- _Records supplied_:
Content starts
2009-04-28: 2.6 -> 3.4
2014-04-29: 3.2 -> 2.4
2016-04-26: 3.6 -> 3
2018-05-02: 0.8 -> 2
Content ends
Content starts
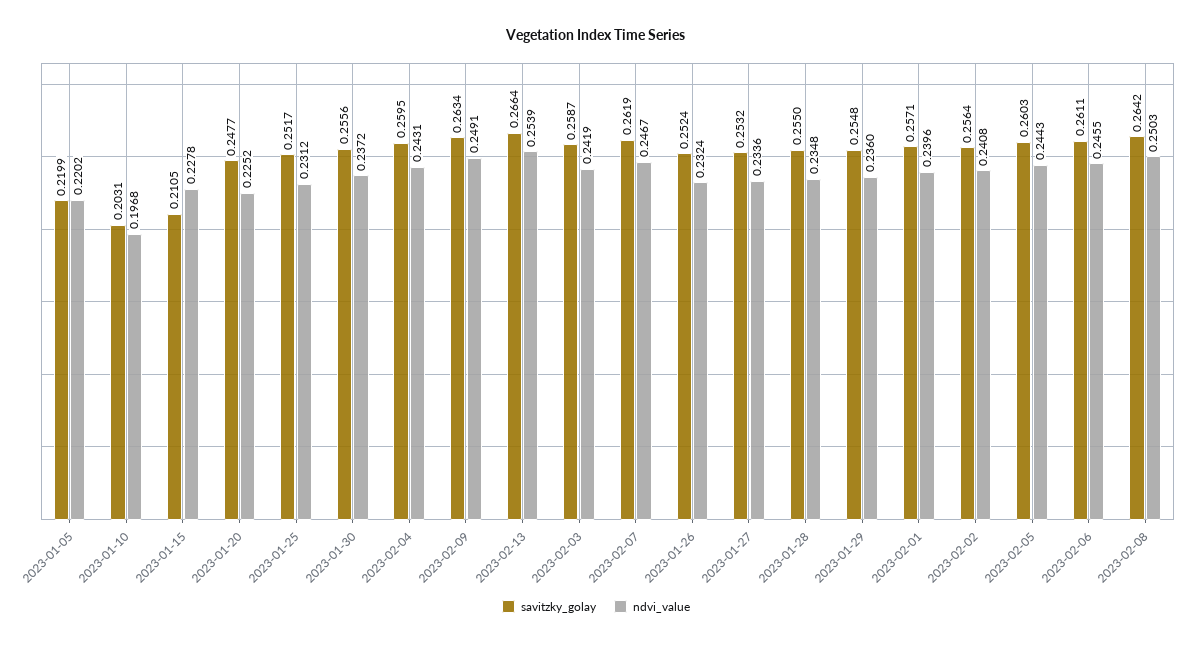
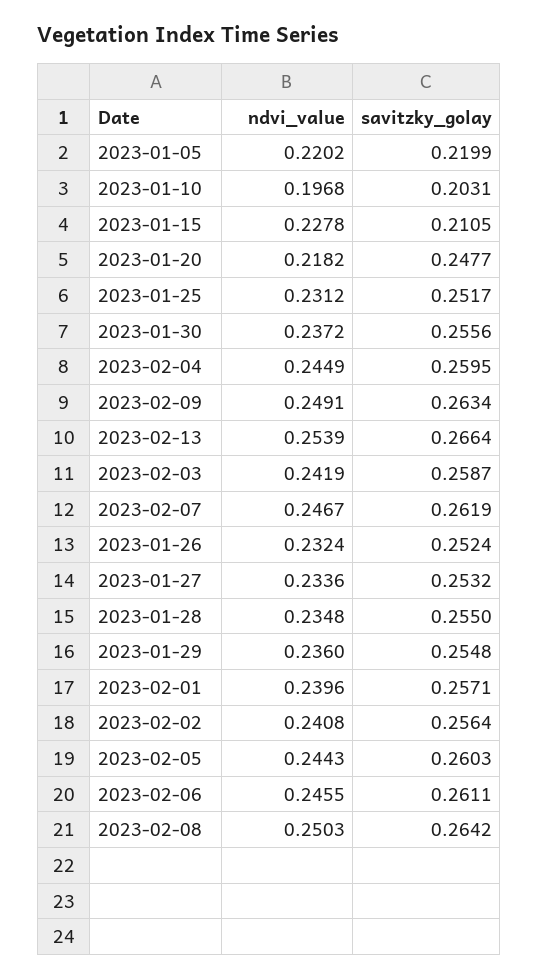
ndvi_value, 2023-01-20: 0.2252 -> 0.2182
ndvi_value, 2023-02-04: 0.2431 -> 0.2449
Content ends
Content starts
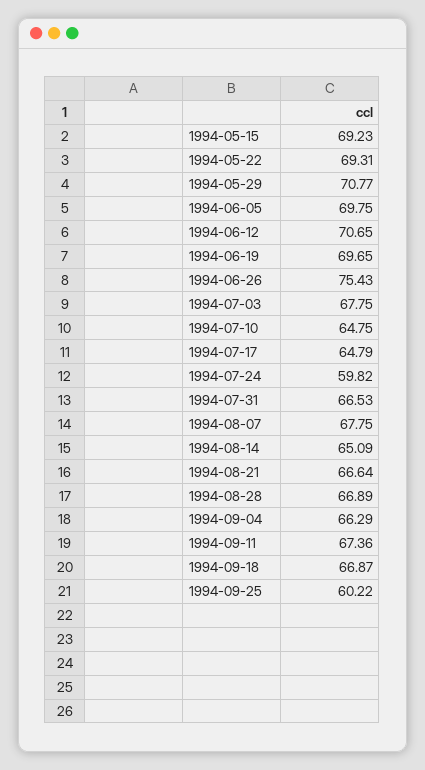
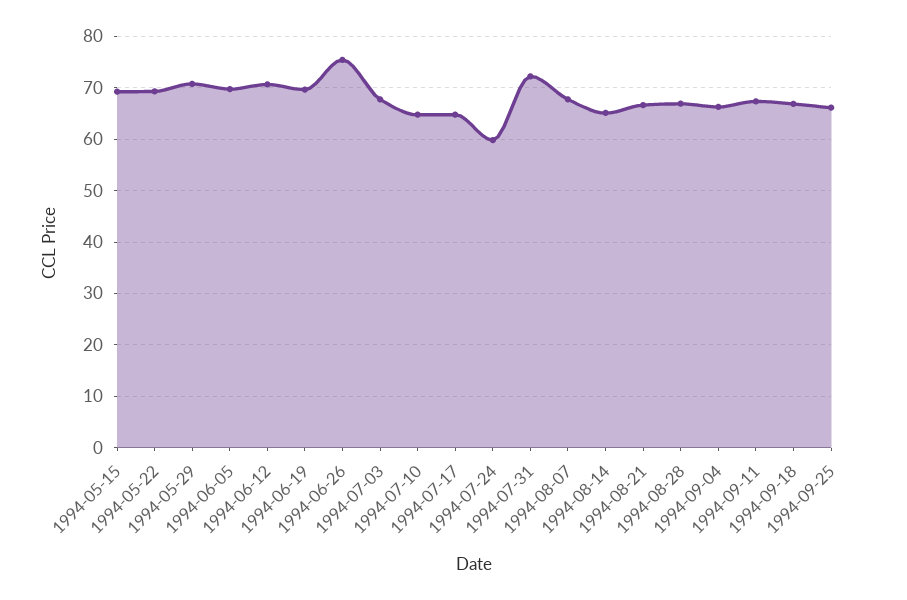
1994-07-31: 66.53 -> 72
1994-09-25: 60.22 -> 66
Content ends
- _Task description_: Please give back exactly the lines of the listing above that run from the one containing "2009-04-28: 2.6 -> 3.4" through the one containing "2018-05-02: 0.8 -> 2", and only those.

- _Task result_:
2009-04-28: 2.6 -> 3.4
2014-04-29: 3.2 -> 2.4
2016-04-26: 3.6 -> 3
2018-05-02: 0.8 -> 2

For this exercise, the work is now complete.